Ask the model to review its own output and improve it. This is a structured way to catch the model's own errors.

When to use: High-stakes outputs where you want quality over speed. SQL queries, legal clause generation, API documentation.

def generate_with_self_critique(task: str, content: str) -> str:
    # Step 1: Generate initial response
    initial = client.messages.create(
        model="claude-sonnet-4-6",
        max_tokens=2048,
        messages=[{"role": "user", "content": f"{task}\n\n{content}"}]
    )
    
    initial_response = initial.content[0].text
    
    # Step 2: Self-critique
    critique_prompt = f"""You wrote the following response to a task:
 
<task>{task}</task>
 
<your_response>
{initial_response}
</your_response>
 
Review your response critically:
1. Is anything factually incorrect?
2. Are there any edge cases you did not handle?
3. Is anything ambiguous or potentially misleading?
4. What would you change to make this more accurate and complete?
 
After your critique, provide a revised, improved response."""
 
    revised = client.messages.create(
        model="claude-sonnet-4-6",
        max_tokens=3000,
        messages=[{"role": "user", "content": critique_prompt}]
    )
    
    return revised.content[0].text

Self-critique adds latency and token cost. Use it selectively — for complex SQL generation, not for trivial lookups. The quality improvement on complex tasks is typically worth a 2× latency budget.


Prompts Need Tests

This is the part most teams skip and then regret. A prompt is untested code. It will behave differently on inputs you did not anticipate.

import pytest
 
# Your prompt under test
from prompts import classify_sentiment
 
@pytest.mark.parametrize("text,expected", [
    ("I love this product!", "POSITIVE"),
    ("This is terrible.", "NEGATIVE"),
    ("It's okay I guess.", "NEUTRAL"),
    ("Great features but terrible support.", "MIXED"),
    ("", "NEUTRAL"),                    # Edge: empty input
    ("a" * 10000, "NEUTRAL"),           # Edge: very long input
    ("😊🎉", "POSITIVE"),              # Edge: emoji only
    ("Good. Bad. Good. Bad.", "MIXED"), # Edge: contradictory signals
])
def test_sentiment_classification(text, expected):
    result = classify_sentiment(text)
    assert result == expected, f"For input '{text[:50]}...', expected {expected}, got {result}"

Run these tests:

  • On every prompt change
  • Before deploying a new model version
  • When your LLM provider announces a model update

The eval loop is what separates a robust prompt-based feature from one that works in demo and breaks in production.
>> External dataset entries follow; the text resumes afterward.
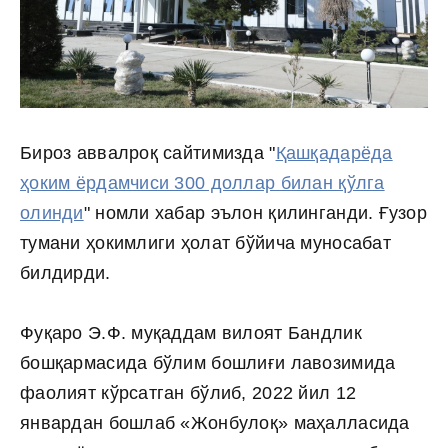
Бироз аввалроқ сайтимизда "
Қашқадарёда
ҳоким ёрдамчиси 300 доллар билан қўлга
олинди
" номли хабар эълон қилинганди. Ғузор
тумани ҳокимлиги ҳолат бўйича муносабат
билдирди.
Фуқаро Э.Ф. муқаддам вилоят Бандлик
бошқармасида бўлим бошлиғи лавозимида
фаолият кўрсатган бўлиб, 2022 йил 12
январдан бошлаб «Жонбулоқ» маҳалласида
Version Control Your Prompts

Store prompts in your repository, not in config files or database tables. Treat prompt changes like code changes: PR review, changelog entry, rollback capability.

prompts/
  v1/
    classify_sentiment.txt       # First version
    extract_entities.txt
  v2/
    classify_sentiment.txt       # Improved version after eval
    extract_entities.txt
  README.md                      # Why each version exists

When you change a prompt, document what problem the previous version had and what you changed to fix it. You will thank yourself six months later when you need to diagnose a regression.


The Production Prompt Checklist

Before any prompt reaches production:

Prompt Production Readiness
═══════════════════════════════════════════
  ☐ Output format explicitly constrained
  ☐ Edge cases tested (empty, very long, adversarial)
  ☐ Few-shot examples cover diversity of inputs
  ☐ Model uncertainty handled ("if unsure, say so")
  ☐ Structured output schema defined
  ☐ Token count within budget
  ☐ Prompt versioned in source control
  ☐ Regression test suite written
  ☐ Fallback behaviour defined for API errors
  ☐ Latency measured under realistic load
═══════════════════════════════════════════

Prompt engineering is not a soft skill. It is a software engineering discipline with the same quality bar as any other production component. Treat it accordingly.